**ABOUT THIS EXERCISE**
Find every line in the records below that holds the word "Novembre", and copy each one.

**Extracted page text data**
▬▬▬▬▬▬
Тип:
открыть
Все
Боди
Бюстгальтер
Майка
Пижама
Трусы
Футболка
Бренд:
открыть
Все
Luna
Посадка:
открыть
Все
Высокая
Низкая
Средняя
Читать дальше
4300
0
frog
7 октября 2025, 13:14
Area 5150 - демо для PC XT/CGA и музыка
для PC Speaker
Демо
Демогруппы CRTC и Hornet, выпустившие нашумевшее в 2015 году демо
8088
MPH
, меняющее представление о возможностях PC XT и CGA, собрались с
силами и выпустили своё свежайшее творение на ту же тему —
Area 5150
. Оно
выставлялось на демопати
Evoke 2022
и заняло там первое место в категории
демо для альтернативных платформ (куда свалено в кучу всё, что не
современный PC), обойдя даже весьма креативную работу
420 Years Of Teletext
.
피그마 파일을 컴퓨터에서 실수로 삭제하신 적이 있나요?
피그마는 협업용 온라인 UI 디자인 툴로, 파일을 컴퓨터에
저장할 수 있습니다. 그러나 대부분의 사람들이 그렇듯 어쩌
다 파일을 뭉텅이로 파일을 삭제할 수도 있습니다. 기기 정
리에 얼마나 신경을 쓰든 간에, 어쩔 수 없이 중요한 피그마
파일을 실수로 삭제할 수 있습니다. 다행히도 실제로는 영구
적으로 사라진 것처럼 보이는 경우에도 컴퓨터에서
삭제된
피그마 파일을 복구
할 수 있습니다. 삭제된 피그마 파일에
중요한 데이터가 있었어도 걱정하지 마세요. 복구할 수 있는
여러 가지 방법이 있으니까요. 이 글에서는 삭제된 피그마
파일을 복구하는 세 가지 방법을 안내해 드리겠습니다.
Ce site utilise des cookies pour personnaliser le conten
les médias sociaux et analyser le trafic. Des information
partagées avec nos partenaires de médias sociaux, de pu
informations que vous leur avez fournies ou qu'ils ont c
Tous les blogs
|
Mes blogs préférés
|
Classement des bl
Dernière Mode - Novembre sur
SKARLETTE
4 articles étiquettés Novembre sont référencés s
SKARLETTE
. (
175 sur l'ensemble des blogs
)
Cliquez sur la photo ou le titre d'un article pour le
▬▬▬▬▬▬
**OUTPUT OF THE EXERCISE**
Dernière Mode - Novembre sur
4 articles étiquettés Novembre sont référencés s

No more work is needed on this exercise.